妊娠中にトキソプラズマに感染したらどうなるの?

 妊娠中に初めてトキソプラズマに感染してしまうと、赤ちゃんに先天性トキソプラズマ症を発症する危険性があります。先天性トキソプラズマ症は水頭症を引き起こし、てんかんや発達遅延を起こすことがあります。また、目に炎症をきたし最悪は失明に至ることがあります。
 赤ちゃんへの感染率や症状出現リスクは感染した妊娠時期の影響を受けます。妊娠初期のころに妊婦さんが感染した場合、赤ちゃんへの感染率は低いのですが、赤ちゃんが感染した場合の症状出現率は高くなります。逆に妊娠後期に妊婦さんが感染した場合は赤ちゃんへの感染リスクは高いのですが、赤ちゃんに感染したとしても症状出現率は低くなります。具体的には妊娠12週頃の感染である場合、赤ちゃんに感染してしまう割合は6%程ですが、その6%の感染した赤ちゃんの中で症状が出てしまう赤ちゃんの割合は75%に及びます。また、妊娠36週頃の感染である場合、赤ちゃんに感染してしまう割合は70%に達しますが、その中で症状の出る赤ちゃんは15%程です。

 

妊娠中のトキソプラズマ検査について

 先天性トキソプラズマ症の発症予防や赤ちゃんの予後改善の目的で全妊婦さんを対象としたトキソプラズマ抗体スクリーニング検査の有用性は確立されていません。そのため、当院ではトキソプラズマの抗体検査を標準検査としては行っていません。しかし、個別にトキソプラズマの感染が疑われたり、トキソプラズマ感染のハイリスクの妊婦さんには抗体検査を行うことがあります。ここで注意が必要なのは、抗体検査で妊娠中のトキソプラズマ感染を正確に診断することが難しいと言うことと、およその感染時期を推測するには検査時間がそれなりにかかってしまうと言うことです。また、前述したように妊婦さんへの感染が必ずしも赤ちゃんへの感染や症状出現を意味するわけではなく、解釈がとても難しいです。 

 

妊娠中の治療について

 妊娠中の検査もそうですが、治療についてもまだわかっていないことが多く、確立されたものがないのが現状です。治療によって母子感染リスクを減らしたり、重症化をくい止めたりすることができるかどうかについてはまだしっかりとした結論が出ていません。現状では母児感染予防効果や重症化予防効果が期待される薬剤を使用することがありますが、日本では保険適応外の薬剤であったり、日本では販売されていない薬剤であったりと、治療を行うにしてもハードルは高いです。
 妊娠中のトキソプラズマ初感染が認められた場合、分娩後は赤ちゃんの検査を行い、適宜小児科のフォローが必要となってきます。

 

妊娠中はトキソプラズマに感染しないように注意する事が必要

 前述のように妊娠中の検査や治療は色々と困難な部分があります。
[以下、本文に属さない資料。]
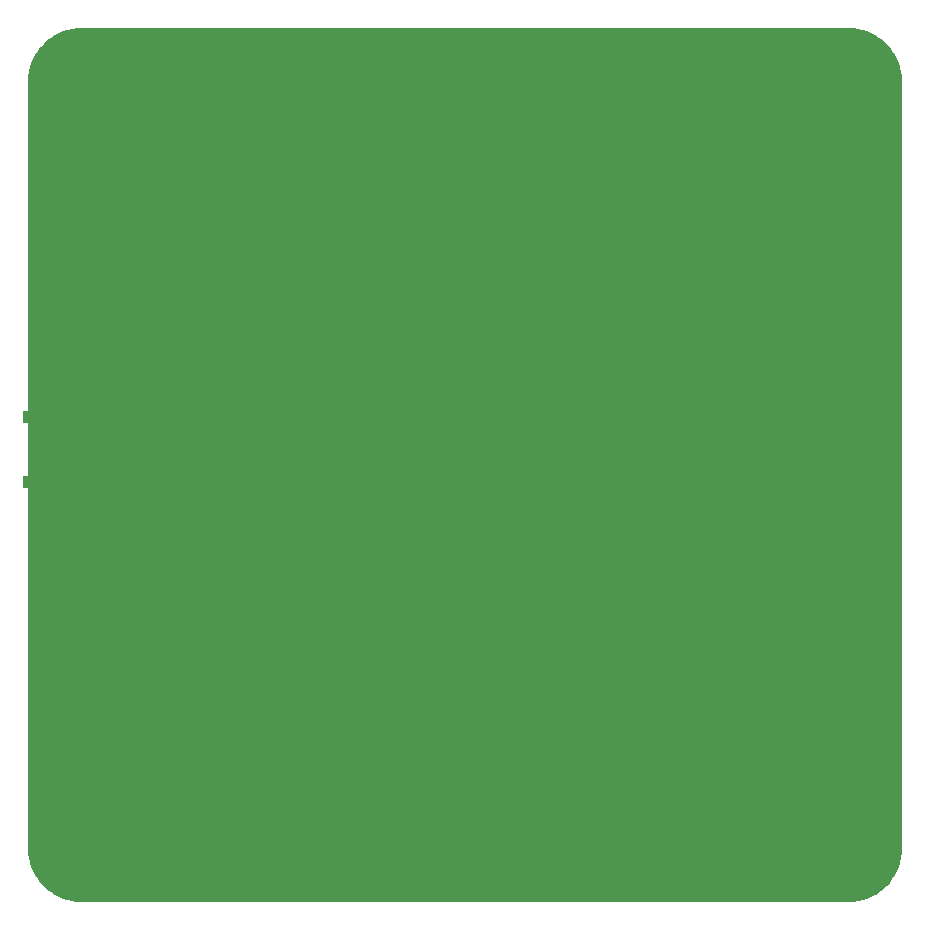
<source format=gbr>
%TF.GenerationSoftware,KiCad,Pcbnew,8.0.4*%
%TF.CreationDate,2024-11-08T13:11:16-05:00*%
%TF.ProjectId,2.4GHz_Patch,322e3447-487a-45f5-9061-7463682e6b69,rev?*%
%TF.SameCoordinates,Original*%
%TF.FileFunction,Copper,L2,Bot*%
%TF.FilePolarity,Positive*%
%FSLAX46Y46*%
G04 Gerber Fmt 4.6, Leading zero omitted, Abs format (unit mm)*
G04 Created by KiCad (PCBNEW 8.0.4) date 2024-11-08 13:11:16*
%MOMM*%
%LPD*%
G01*
G04 APERTURE LIST*
%TA.AperFunction,SMDPad,CuDef*%
%ADD10R,4.560000X1.000000*%
%TD*%
%TA.AperFunction,ViaPad*%
%ADD11C,1.000000*%
%TD*%
G04 APERTURE END LIST*
D10*
%TO.P,J1,SH3*%
%TO.N,GND*%
X118750000Y-65980000D03*
%TO.P,J1,SH4*%
X118750000Y-71520000D03*
%TD*%
D11*
%TO.N,GND*%
X118750000Y-71520000D03*
X118750000Y-65980000D03*
%TD*%
%TA.AperFunction,Conductor*%
%TO.N,GND*%
G36*
X186402702Y-33059617D02*
G01*
X186786771Y-33076386D01*
X186797506Y-33077326D01*
X187175971Y-33127152D01*
X187186597Y-33129025D01*
X187559284Y-33211648D01*
X187569710Y-33214442D01*
X187933765Y-33329227D01*
X187943911Y-33332920D01*
X188296578Y-33479000D01*
X188306369Y-33483566D01*
X188644942Y-33659816D01*
X188654310Y-33665224D01*
X188976244Y-33870318D01*
X188985105Y-33876523D01*
X189287930Y-34108889D01*
X189296217Y-34115843D01*
X189577635Y-34373715D01*
X189585284Y-34381364D01*
X189843156Y-34662782D01*
X189850110Y-34671069D01*
X190082476Y-34973894D01*
X190088681Y-34982755D01*
X190293775Y-35304689D01*
X190299183Y-35314057D01*
X190475430Y-35652623D01*
X190480002Y-35662427D01*
X190626075Y-36015078D01*
X190629775Y-36025244D01*
X190744554Y-36389278D01*
X190747354Y-36399727D01*
X190829971Y-36772389D01*
X190831849Y-36783042D01*
X190881671Y-37161473D01*
X190882614Y-37172249D01*
X190899382Y-37556297D01*
X190899500Y-37561706D01*
X190899500Y-102556293D01*
X190899382Y-102561702D01*
X190882614Y-102945750D01*
X190881671Y-102956526D01*
X190831849Y-103334957D01*
X190829971Y-103345610D01*
X190747354Y-103718272D01*
X190744554Y-103728721D01*
X190629775Y-104092755D01*
X190626075Y-104102921D01*
X190480002Y-104455572D01*
X190475430Y-104465376D01*
X190299183Y-104803942D01*
X190293775Y-104813310D01*
X190088681Y-105135244D01*
X190082476Y-105144105D01*
X189850110Y-105446930D01*
X189843156Y-105455217D01*
X189585284Y-105736635D01*
X189577635Y-105744284D01*
X189296217Y-106002156D01*
X189287930Y-106009110D01*
X188985105Y-106241476D01*
X188976244Y-106247681D01*
X188654310Y-106452775D01*
X188644942Y-106458183D01*
X188306376Y-106634430D01*
X188296572Y-106639002D01*
X187943921Y-106785075D01*
X187933755Y-106788775D01*
X187569721Y-106903554D01*
X187559272Y-106906354D01*
X187186610Y-106988971D01*
X187175957Y-106990849D01*
X186797526Y-107040671D01*
X186786750Y-107041614D01*
X186402703Y-107058382D01*
X186397294Y-107058500D01*
X121402706Y-107058500D01*
X121397297Y-107058382D01*
X121013249Y-107041614D01*
X121002473Y-107040671D01*
X120624042Y-106990849D01*
X120613389Y-106988971D01*
X120240727Y-106906354D01*
X120230278Y-106903554D01*
X119866244Y-106788775D01*
X119856078Y-106785075D01*
X119503427Y-106639002D01*
X119493623Y-106634430D01*
X119155057Y-106458183D01*
X119145689Y-106452775D01*
X118823755Y-106247681D01*
X118814894Y-106241476D01*
X118512069Y-106009110D01*
X118503782Y-106002156D01*
X118222364Y-105744284D01*
X118214715Y-105736635D01*
X117956843Y-105455217D01*
X117949889Y-105446930D01*
X117717523Y-105144105D01*
X117711318Y-105135244D01*
X117506224Y-104813310D01*
X117500816Y-104803942D01*
X117324569Y-104465376D01*
X117319997Y-104455572D01*
X117173924Y-104102921D01*
X117170224Y-104092755D01*
X117055442Y-103728710D01*
X117052648Y-103718284D01*
X116970025Y-103345597D01*
X116968152Y-103334971D01*
X116918326Y-102956506D01*
X116917386Y-102945771D01*
X116900618Y-102561702D01*
X116900500Y-102556293D01*
X116900500Y-37561706D01*
X116900618Y-37556297D01*
X116903377Y-37493108D01*
X116917386Y-37172226D01*
X116918326Y-37161495D01*
X116968152Y-36783025D01*
X116970025Y-36772405D01*
X117052649Y-36399709D01*
X117055440Y-36389295D01*
X117170230Y-36025227D01*
X117173917Y-36015095D01*
X117320003Y-35662412D01*
X117324561Y-35652638D01*
X117500822Y-35314045D01*
X117506217Y-35304700D01*
X117711325Y-34982744D01*
X117717515Y-34973905D01*
X117949896Y-34671060D01*
X117956834Y-34662791D01*
X118214726Y-34381352D01*
X118222352Y-34373726D01*
X118503791Y-34115834D01*
X118512060Y-34108896D01*
X118814905Y-33876515D01*
X118823744Y-33870325D01*
X119145700Y-33665217D01*
X119155045Y-33659822D01*
X119493638Y-33483561D01*
X119503412Y-33479003D01*
X119856095Y-33332917D01*
X119866227Y-33329230D01*
X120230295Y-33214440D01*
X120240709Y-33211649D01*
X120613405Y-33129025D01*
X120624025Y-33127152D01*
X121002495Y-33077326D01*
X121013226Y-33076386D01*
X121397297Y-33059617D01*
X121402706Y-33059500D01*
X121465892Y-33059500D01*
X186334108Y-33059500D01*
X186397294Y-33059500D01*
X186402702Y-33059617D01*
G37*
%TD.AperFunction*%
%TD*%
M02*

</source>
そのため、最も良いのは妊娠前にトキソプラズマの抗体検査を行っておき、事前に抗体があるかどうかを知っておくのがベストです。抗体があれば妊娠中にそれほどトキソプラズマに対して神経質になりすぎる必要はありませんし、抗体がなければ感染予防に努める必要があります。
 抗体を持っていなかったり、抗体の有無がわからない場合は次のような注意が必要です。
 ・野菜や果物は良く洗って食べる。
 ・食肉は十分に加熱して食べる。
 ・ガーデニングや土、砂にふれるときは手袋を着用する。
 ・ねことの接触に注意する。
 ・ねこの糞尿処理は可能なら避ける。
 もし、誤ってトキソプラズマに感染するような出来事(生肉を食べたや野良猫に触ったなど)が起こっても過度に心配する必要はないと考えています。それは今までの人生の中で同じような出来事が多くあったはずであり、今までに感染していなければ、今回の出来事でたまたま初感染するというのは確率的に考えにくいと言うことと、同じような出来事ですでに抗体を持っている可能性があるからです。どうしても心配で抗体検査を妊娠中に行うのであれば、感染したかもしれない出来事から1~2週間ほどあけて検査を行うと良いかと思います。抗体にはいくつか種類があり、IgM抗体はおよそ1週間で、IgG抗体はおよそ2週間で上昇するため、感染したかもしれない出来事の直後に検査をしても異常がでないためです。

 

以上、簡単に産婦人科医からの視点でトキソプラズマについて解説してみました。
トキソプラズマに関して、ご心配やご質問などがある場合は医師にお尋ねください。